• **Task objective**:
Please reproduce all the records below, swapping "scientific name" for "binomial name" and changing nothing else.
▬▬▬▬▬▬▬▬▬▬
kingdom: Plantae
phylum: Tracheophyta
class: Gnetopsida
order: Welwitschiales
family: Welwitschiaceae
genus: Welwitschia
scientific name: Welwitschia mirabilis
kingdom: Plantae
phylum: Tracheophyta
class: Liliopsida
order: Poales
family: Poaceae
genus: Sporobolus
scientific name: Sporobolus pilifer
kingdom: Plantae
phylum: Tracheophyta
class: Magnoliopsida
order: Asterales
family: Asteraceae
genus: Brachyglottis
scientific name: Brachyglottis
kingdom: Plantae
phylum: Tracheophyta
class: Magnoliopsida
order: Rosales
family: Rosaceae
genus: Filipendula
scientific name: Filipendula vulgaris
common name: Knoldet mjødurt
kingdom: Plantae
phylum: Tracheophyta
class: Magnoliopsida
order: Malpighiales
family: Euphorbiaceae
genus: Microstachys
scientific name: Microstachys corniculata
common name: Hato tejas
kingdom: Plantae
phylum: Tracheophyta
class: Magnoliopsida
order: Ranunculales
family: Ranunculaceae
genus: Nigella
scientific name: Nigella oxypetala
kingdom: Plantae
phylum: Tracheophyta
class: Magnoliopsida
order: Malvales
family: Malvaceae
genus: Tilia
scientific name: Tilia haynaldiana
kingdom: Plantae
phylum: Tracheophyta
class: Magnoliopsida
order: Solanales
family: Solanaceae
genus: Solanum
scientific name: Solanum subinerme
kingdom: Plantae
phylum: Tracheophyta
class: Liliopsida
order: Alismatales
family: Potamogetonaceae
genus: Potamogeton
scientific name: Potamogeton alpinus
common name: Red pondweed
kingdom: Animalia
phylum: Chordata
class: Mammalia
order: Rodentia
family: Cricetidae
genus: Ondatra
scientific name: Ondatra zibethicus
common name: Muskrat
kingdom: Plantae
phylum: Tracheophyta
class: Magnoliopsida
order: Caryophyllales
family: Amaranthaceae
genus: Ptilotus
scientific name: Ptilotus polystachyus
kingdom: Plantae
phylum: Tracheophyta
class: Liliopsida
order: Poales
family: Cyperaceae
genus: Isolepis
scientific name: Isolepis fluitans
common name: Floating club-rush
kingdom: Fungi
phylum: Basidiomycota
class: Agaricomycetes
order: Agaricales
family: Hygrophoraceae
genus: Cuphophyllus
▬▬▬▬▬▬▬▬▬▬
• **Written response**:
kingdom: Plantae
phylum: Tracheophyta
class: Gnetopsida
order: Welwitschiales
family: Welwitschiaceae
genus: Welwitschia
binomial name: Welwitschia mirabilis
kingdom: Plantae
phylum: Tracheophyta
class: Liliopsida
order: Poales
family: Poaceae
genus: Sporobolus
binomial name: Sporobolus pilifer
kingdom: Plantae
phylum: Tracheophyta
class: Magnoliopsida
order: Asterales
family: Asteraceae
genus: Brachyglottis
binomial name: Brachyglottis
kingdom: Plantae
phylum: Tracheophyta
class: Magnoliopsida
order: Rosales
family: Rosaceae
genus: Filipendula
binomial name: Filipendula vulgaris
common name: Knoldet mjødurt
kingdom: Plantae
phylum: Tracheophyta
class: Magnoliopsida
order: Malpighiales
family: Euphorbiaceae
genus: Microstachys
binomial name: Microstachys corniculata
common name: Hato tejas
kingdom: Plantae
phylum: Tracheophyta
class: Magnoliopsida
order: Ranunculales
family: Ranunculaceae
genus: Nigella
binomial name: Nigella oxypetala
kingdom: Plantae
phylum: Tracheophyta
class: Magnoliopsida
order: Malvales
family: Malvaceae
genus: Tilia
binomial name: Tilia haynaldiana
kingdom: Plantae
phylum: Tracheophyta
class: Magnoliopsida
order: Solanales
family: Solanaceae
genus: Solanum
binomial name: Solanum subinerme
kingdom: Plantae
phylum: Tracheophyta
class: Liliopsida
order: Alismatales
family: Potamogetonaceae
genus: Potamogeton
binomial name: Potamogeton alpinus
common name: Red pondweed
kingdom: Animalia
phylum: Chordata
class: Mammalia
order: Rodentia
family: Cricetidae
genus: Ondatra
binomial name: Ondatra zibethicus
common name: Muskrat
kingdom: Plantae
phylum: Tracheophyta
class: Magnoliopsida
order: Caryophyllales
family: Amaranthaceae
genus: Ptilotus
binomial name: Ptilotus polystachyus
kingdom: Plantae
phylum: Tracheophyta
class: Liliopsida
order: Poales
family: Cyperaceae
genus: Isolepis
binomial name: Isolepis fluitans
common name: Floating club-rush
kingdom: Fungi
phylum: Basidiomycota
class: Agaricomycetes
order: Agaricales
family: Hygrophoraceae
genus: Cuphophyllus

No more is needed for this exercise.